Après The Witch, Robert Eggers signe The Lighthouse et plonge le spectateur au cœur d’une fable gothique, à l’intérieur d’un oppressant phare des ténèbres, où tous les sens sont mis à l’épreuve.
The Lighthouse est un conte marin où la mythologie homérique et les légendes maritimes se mélangent salement à l’horrifique pour narrer l’aventure de deux hommes chargés de s’occuper d’un phare reculé (entièrement reconstruit pour le film), érigé sur une petite île mystérieuse de la Nouvelle-Angleterre en 1890.
Auteur de l’excellent The Witch en 2014, le scénariste et metteur en scène américain Robert Eggers, pour son second long métrage, pousse cette fois-ci encore plus loin le curseur de la radicalité. Le cinéaste opte ainsi pour une mise en scène en format carré 1:19.1, ultra-stylisée visuellement, et abondamment amplifiée au niveau des effets sonores (corne de brume du phare, cris rageurs de mouettes, vent, pluie). Un esthétisme pictural qui convoque notamment les films muets expressionnistes allemands (Robert Wiene, Friedrich Wilhelm Murnau, Paul Wegener, Fritz Lang notamment), et claustre d’entrée en huis clos les deux protagonistes dans un espace géographique et psychique d’enfermements nuisibles.
Le réalisateur livre un flm sensoriel sous la forme d’un cauchemar éveillé particulièrement salé, submergé par une photographie en pellicule 35mm noir et blanc – obtenue grâce à des filtres conçus spécialement pour retranscrire le grain particulier des œuvres cinématographiques utilisé pendant les années 30.
Une œuvre à la fois grotesque, vulgaire (rots, pets, urine) et littéralement terrifiante (hallucinations) de par sa narration étouffante, avec une tension ambiante qui ne cesse d’aller crescendo tout au long du récit avec ces deux marauds imprégnés de pulsions (sexuelles, alcooliques).
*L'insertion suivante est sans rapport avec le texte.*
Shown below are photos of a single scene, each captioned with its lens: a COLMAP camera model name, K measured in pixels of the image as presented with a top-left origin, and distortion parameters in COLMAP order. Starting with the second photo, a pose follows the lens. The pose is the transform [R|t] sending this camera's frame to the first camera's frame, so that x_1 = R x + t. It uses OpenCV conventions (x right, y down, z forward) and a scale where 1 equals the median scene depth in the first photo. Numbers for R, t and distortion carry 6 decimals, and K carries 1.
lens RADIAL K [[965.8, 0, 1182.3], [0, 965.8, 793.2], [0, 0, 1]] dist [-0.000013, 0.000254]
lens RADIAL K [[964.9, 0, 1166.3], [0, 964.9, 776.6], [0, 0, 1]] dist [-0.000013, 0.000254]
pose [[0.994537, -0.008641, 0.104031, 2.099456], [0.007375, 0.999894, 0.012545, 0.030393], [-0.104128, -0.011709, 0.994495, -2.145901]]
The Lighthouse est un long métrage poisseux et organique, illustré avec maestria par l’impressionnante incarnation de Willem Dafoe (un vieux loup de mer autoritaire, grossier et flatulent) et de Robert Pattinson (un novice érotiquement obsédé par une sirène), au cœur de la tempête sous des crânes. Une odyssée mentale intense en forme de combat de coqs (sorte d’Abel et Caïn) aux confins du fantastique, comme une allégorie macabre des États-Unis, où la nostalgie de l’American Dream n’aurait de cesse de s’échouer contre les rochers d’une sombre réalité, loin de la porte du paradis.
The Lighthouse s’empare donc du spectateur sans subtilité pour lui offrir une véritable expérience cinématographique, viscérale, charnelle et peu commune. Un voyage insulaire apocalyptique vers la folie la plus obscure, celle des hommes. Hallucinant. Violent. Captivant.